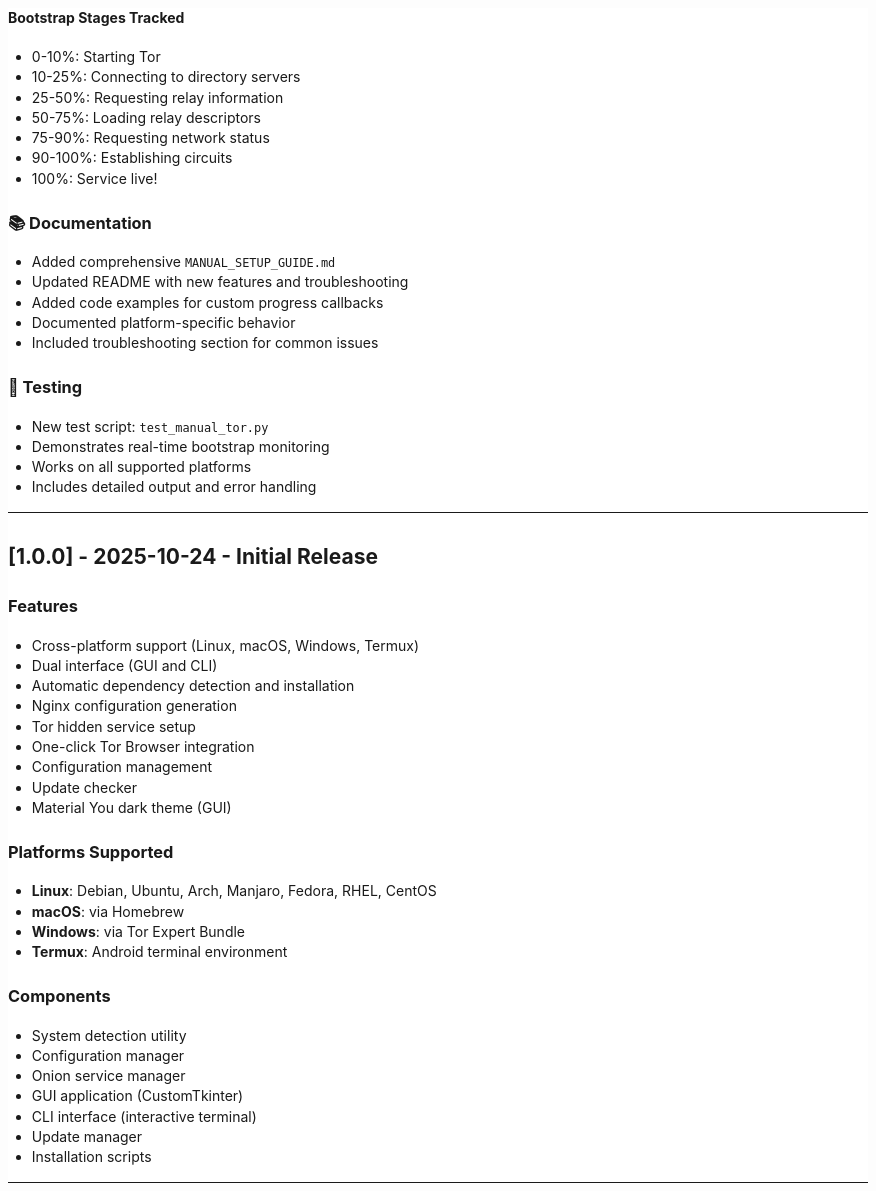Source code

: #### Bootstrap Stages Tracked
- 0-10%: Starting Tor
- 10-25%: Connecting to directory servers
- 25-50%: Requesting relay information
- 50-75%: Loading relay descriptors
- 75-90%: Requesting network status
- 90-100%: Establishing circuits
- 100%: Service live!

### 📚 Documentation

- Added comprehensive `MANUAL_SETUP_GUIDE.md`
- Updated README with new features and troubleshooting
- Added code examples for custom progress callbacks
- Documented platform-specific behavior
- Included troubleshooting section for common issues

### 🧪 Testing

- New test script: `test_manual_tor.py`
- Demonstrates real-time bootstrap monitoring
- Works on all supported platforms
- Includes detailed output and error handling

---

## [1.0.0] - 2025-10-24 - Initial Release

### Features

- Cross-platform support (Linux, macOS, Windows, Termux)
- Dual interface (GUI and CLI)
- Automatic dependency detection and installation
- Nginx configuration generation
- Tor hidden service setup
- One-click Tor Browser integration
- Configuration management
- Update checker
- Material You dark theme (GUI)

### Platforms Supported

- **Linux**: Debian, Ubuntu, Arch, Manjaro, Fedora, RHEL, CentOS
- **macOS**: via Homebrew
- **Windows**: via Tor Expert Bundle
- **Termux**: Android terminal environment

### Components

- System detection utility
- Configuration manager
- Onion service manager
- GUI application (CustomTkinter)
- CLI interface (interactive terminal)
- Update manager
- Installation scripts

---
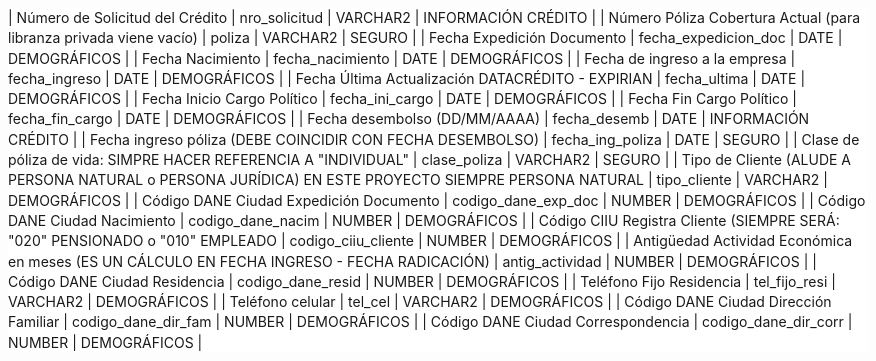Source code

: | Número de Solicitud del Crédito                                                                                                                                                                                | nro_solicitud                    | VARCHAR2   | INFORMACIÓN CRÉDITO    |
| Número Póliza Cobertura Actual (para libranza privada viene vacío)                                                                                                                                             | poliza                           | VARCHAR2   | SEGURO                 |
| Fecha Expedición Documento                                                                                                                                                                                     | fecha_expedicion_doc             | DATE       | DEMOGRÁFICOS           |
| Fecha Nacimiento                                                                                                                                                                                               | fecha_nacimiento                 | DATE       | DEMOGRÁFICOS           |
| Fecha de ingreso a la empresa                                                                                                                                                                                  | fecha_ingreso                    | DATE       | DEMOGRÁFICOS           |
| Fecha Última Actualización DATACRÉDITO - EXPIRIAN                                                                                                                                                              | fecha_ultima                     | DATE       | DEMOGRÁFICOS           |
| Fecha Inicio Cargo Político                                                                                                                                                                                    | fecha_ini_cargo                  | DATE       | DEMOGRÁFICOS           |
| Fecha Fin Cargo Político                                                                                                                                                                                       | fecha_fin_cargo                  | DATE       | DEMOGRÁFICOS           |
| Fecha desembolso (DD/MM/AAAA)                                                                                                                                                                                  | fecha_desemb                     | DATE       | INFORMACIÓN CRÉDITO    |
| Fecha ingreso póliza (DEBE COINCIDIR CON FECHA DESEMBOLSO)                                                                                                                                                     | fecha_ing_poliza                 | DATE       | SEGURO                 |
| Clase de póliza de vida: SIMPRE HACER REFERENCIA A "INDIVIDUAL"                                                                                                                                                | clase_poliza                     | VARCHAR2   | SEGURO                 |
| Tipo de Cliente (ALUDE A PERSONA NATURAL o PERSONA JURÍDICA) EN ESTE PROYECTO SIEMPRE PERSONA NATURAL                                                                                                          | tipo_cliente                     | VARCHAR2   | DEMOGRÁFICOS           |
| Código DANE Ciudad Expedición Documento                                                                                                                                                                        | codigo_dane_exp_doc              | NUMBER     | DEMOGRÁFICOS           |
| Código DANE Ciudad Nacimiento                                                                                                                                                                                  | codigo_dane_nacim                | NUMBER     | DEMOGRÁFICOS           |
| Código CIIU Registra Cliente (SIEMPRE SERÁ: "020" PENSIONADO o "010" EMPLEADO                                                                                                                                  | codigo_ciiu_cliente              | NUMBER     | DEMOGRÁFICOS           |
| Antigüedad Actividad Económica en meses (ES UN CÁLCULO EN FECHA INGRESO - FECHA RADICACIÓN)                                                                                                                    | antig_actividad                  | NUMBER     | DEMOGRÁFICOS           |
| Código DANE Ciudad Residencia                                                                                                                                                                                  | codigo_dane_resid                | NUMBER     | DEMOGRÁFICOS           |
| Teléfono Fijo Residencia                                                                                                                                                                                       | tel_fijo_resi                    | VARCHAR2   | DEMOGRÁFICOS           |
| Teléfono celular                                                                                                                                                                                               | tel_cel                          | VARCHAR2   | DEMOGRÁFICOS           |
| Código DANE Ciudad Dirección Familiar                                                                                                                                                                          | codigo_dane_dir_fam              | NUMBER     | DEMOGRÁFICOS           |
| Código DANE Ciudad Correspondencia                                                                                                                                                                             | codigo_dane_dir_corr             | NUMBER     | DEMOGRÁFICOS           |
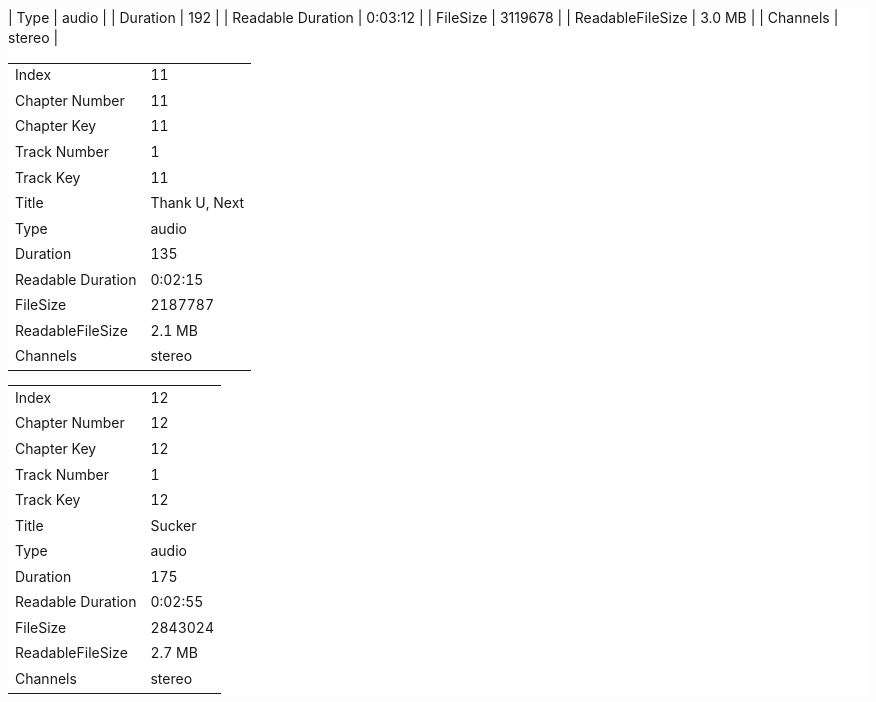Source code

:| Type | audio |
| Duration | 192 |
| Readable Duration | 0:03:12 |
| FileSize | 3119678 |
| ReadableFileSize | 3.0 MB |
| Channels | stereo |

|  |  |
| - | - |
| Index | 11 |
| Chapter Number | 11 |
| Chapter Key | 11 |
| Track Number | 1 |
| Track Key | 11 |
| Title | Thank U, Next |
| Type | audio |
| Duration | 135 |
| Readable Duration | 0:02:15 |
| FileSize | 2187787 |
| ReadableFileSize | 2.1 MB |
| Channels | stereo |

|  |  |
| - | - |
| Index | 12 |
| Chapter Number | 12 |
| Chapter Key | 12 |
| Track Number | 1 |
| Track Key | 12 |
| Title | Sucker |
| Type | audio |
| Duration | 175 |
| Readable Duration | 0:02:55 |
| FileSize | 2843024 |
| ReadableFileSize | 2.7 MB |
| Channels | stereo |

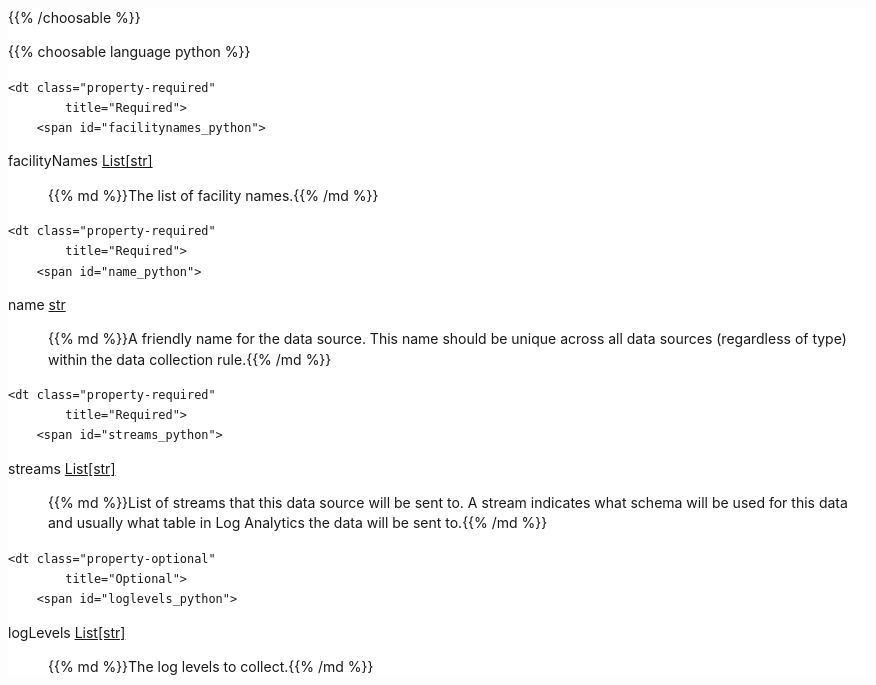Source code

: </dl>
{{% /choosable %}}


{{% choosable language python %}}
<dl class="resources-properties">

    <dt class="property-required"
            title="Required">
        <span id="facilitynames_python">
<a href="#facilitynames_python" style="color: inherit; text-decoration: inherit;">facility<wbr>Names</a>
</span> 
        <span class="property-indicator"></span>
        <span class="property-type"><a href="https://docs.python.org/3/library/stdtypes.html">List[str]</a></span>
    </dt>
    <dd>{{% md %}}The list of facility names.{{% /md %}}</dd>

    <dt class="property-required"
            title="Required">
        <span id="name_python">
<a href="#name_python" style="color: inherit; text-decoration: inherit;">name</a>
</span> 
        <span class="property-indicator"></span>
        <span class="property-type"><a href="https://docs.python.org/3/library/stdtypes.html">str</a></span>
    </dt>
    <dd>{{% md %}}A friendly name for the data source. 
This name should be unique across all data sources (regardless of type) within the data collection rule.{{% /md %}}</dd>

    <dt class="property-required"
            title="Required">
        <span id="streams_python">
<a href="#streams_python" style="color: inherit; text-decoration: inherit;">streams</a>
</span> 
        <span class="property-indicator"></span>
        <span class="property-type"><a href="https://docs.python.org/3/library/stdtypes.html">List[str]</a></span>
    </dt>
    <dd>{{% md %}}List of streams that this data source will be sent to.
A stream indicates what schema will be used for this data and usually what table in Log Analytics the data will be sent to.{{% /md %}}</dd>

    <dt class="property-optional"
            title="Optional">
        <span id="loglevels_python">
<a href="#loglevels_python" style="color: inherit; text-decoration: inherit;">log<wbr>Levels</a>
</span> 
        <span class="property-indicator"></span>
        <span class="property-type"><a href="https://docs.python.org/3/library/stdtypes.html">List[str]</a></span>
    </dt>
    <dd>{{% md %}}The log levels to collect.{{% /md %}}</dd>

--*--

Job: Each entry above should be reproduced exactly, with the pictures removed.

Written answer:
Source code

: #### Bootstrap Stages Tracked
- 0-10%: Starting Tor
- 10-25%: Connecting to directory servers
- 25-50%: Requesting relay information
- 50-75%: Loading relay descriptors
- 75-90%: Requesting network status
- 90-100%: Establishing circuits
- 100%: Service live!

### 📚 Documentation

- Added comprehensive `MANUAL_SETUP_GUIDE.md`
- Updated README with new features and troubleshooting
- Added code examples for custom progress callbacks
- Documented platform-specific behavior
- Included troubleshooting section for common issues

### 🧪 Testing

- New test script: `test_manual_tor.py`
- Demonstrates real-time bootstrap monitoring
- Works on all supported platforms
- Includes detailed output and error handling

---

## [1.0.0] - 2025-10-24 - Initial Release

### Features

- Cross-platform support (Linux, macOS, Windows, Termux)
- Dual interface (GUI and CLI)
- Automatic dependency detection and installation
- Nginx configuration generation
- Tor hidden service setup
- One-click Tor Browser integration
- Configuration management
- Update checker
- Material You dark theme (GUI)

### Platforms Supported

- **Linux**: Debian, Ubuntu, Arch, Manjaro, Fedora, RHEL, CentOS
- **macOS**: via Homebrew
- **Windows**: via Tor Expert Bundle
- **Termux**: Android terminal environment

### Components

- System detection utility
- Configuration manager
- Onion service manager
- GUI application (CustomTkinter)
- CLI interface (interactive terminal)
- Update manager
- Installation scripts

---
Source code

: | Número de Solicitud del Crédito                                                                                                                                                                                | nro_solicitud                    | VARCHAR2   | INFORMACIÓN CRÉDITO    |
| Número Póliza Cobertura Actual (para libranza privada viene vacío)                                                                                                                                             | poliza                           | VARCHAR2   | SEGURO                 |
| Fecha Expedición Documento                                                                                                                                                                                     | fecha_expedicion_doc             | DATE       | DEMOGRÁFICOS           |
| Fecha Nacimiento                                                                                                                                                                                               | fecha_nacimiento                 | DATE       | DEMOGRÁFICOS           |
| Fecha de ingreso a la empresa                                                                                                                                                                                  | fecha_ingreso                    | DATE       | DEMOGRÁFICOS           |
| Fecha Última Actualización DATACRÉDITO - EXPIRIAN                                                                                                                                                              | fecha_ultima                     | DATE       | DEMOGRÁFICOS           |
| Fecha Inicio Cargo Político                                                                                                                                                                                    | fecha_ini_cargo                  | DATE       | DEMOGRÁFICOS           |
| Fecha Fin Cargo Político                                                                                                                                                                                       | fecha_fin_cargo                  | DATE       | DEMOGRÁFICOS           |
| Fecha desembolso (DD/MM/AAAA)                                                                                                                                                                                  | fecha_desemb                     | DATE       | INFORMACIÓN CRÉDITO    |
| Fecha ingreso póliza (DEBE COINCIDIR CON FECHA DESEMBOLSO)                                                                                                                                                     | fecha_ing_poliza                 | DATE       | SEGURO                 |
| Clase de póliza de vida: SIMPRE HACER REFERENCIA A "INDIVIDUAL"                                                                                                                                                | clase_poliza                     | VARCHAR2   | SEGURO                 |
| Tipo de Cliente (ALUDE A PERSONA NATURAL o PERSONA JURÍDICA) EN ESTE PROYECTO SIEMPRE PERSONA NATURAL                                                                                                          | tipo_cliente                     | VARCHAR2   | DEMOGRÁFICOS           |
| Código DANE Ciudad Expedición Documento                                                                                                                                                                        | codigo_dane_exp_doc              | NUMBER     | DEMOGRÁFICOS           |
| Código DANE Ciudad Nacimiento                                                                                                                                                                                  | codigo_dane_nacim                | NUMBER     | DEMOGRÁFICOS           |
| Código CIIU Registra Cliente (SIEMPRE SERÁ: "020" PENSIONADO o "010" EMPLEADO                                                                                                                                  | codigo_ciiu_cliente              | NUMBER     | DEMOGRÁFICOS           |
| Antigüedad Actividad Económica en meses (ES UN CÁLCULO EN FECHA INGRESO - FECHA RADICACIÓN)                                                                                                                    | antig_actividad                  | NUMBER     | DEMOGRÁFICOS           |
| Código DANE Ciudad Residencia                                                                                                                                                                                  | codigo_dane_resid                | NUMBER     | DEMOGRÁFICOS           |
| Teléfono Fijo Residencia                                                                                                                                                                                       | tel_fijo_resi                    | VARCHAR2   | DEMOGRÁFICOS           |
| Teléfono celular                                                                                                                                                                                               | tel_cel                          | VARCHAR2   | DEMOGRÁFICOS           |
| Código DANE Ciudad Dirección Familiar                                                                                                                                                                          | codigo_dane_dir_fam              | NUMBER     | DEMOGRÁFICOS           |
| Código DANE Ciudad Correspondencia                                                                                                                                                                             | codigo_dane_dir_corr             | NUMBER     | DEMOGRÁFICOS           |
Source code

:| Type | audio |
| Duration | 192 |
| Readable Duration | 0:03:12 |
| FileSize | 3119678 |
| ReadableFileSize | 3.0 MB |
| Channels | stereo |

|  |  |
| - | - |
| Index | 11 |
| Chapter Number | 11 |
| Chapter Key | 11 |
| Track Number | 1 |
| Track Key | 11 |
| Title | Thank U, Next |
| Type | audio |
| Duration | 135 |
| Readable Duration | 0:02:15 |
| FileSize | 2187787 |
| ReadableFileSize | 2.1 MB |
| Channels | stereo |

|  |  |
| - | - |
| Index | 12 |
| Chapter Number | 12 |
| Chapter Key | 12 |
| Track Number | 1 |
| Track Key | 12 |
| Title | Sucker |
| Type | audio |
| Duration | 175 |
| Readable Duration | 0:02:55 |
| FileSize | 2843024 |
| ReadableFileSize | 2.7 MB |
| Channels | stereo |

Source code

: </dl>
{{% /choosable %}}


{{% choosable language python %}}
<dl class="resources-properties">

    <dt class="property-required"
            title="Required">
        <span id="facilitynames_python">
<a href="#facilitynames_python" style="color: inherit; text-decoration: inherit;">facility<wbr>Names</a>
</span> 
        <span class="property-indicator"></span>
        <span class="property-type"><a href="https://docs.python.org/3/library/stdtypes.html">List[str]</a></span>
    </dt>
    <dd>{{% md %}}The list of facility names.{{% /md %}}</dd>

    <dt class="property-required"
            title="Required">
        <span id="name_python">
<a href="#name_python" style="color: inherit; text-decoration: inherit;">name</a>
</span> 
        <span class="property-indicator"></span>
        <span class="property-type"><a href="https://docs.python.org/3/library/stdtypes.html">str</a></span>
    </dt>
    <dd>{{% md %}}A friendly name for the data source. 
This name should be unique across all data sources (regardless of type) within the data collection rule.{{% /md %}}</dd>

    <dt class="property-required"
            title="Required">
        <span id="streams_python">
<a href="#streams_python" style="color: inherit; text-decoration: inherit;">streams</a>
</span> 
        <span class="property-indicator"></span>
        <span class="property-type"><a href="https://docs.python.org/3/library/stdtypes.html">List[str]</a></span>
    </dt>
    <dd>{{% md %}}List of streams that this data source will be sent to.
A stream indicates what schema will be used for this data and usually what table in Log Analytics the data will be sent to.{{% /md %}}</dd>

    <dt class="property-optional"
            title="Optional">
        <span id="loglevels_python">
<a href="#loglevels_python" style="color: inherit; text-decoration: inherit;">log<wbr>Levels</a>
</span> 
        <span class="property-indicator"></span>
        <span class="property-type"><a href="https://docs.python.org/3/library/stdtypes.html">List[str]</a></span>
    </dt>
    <dd>{{% md %}}The log levels to collect.{{% /md %}}</dd>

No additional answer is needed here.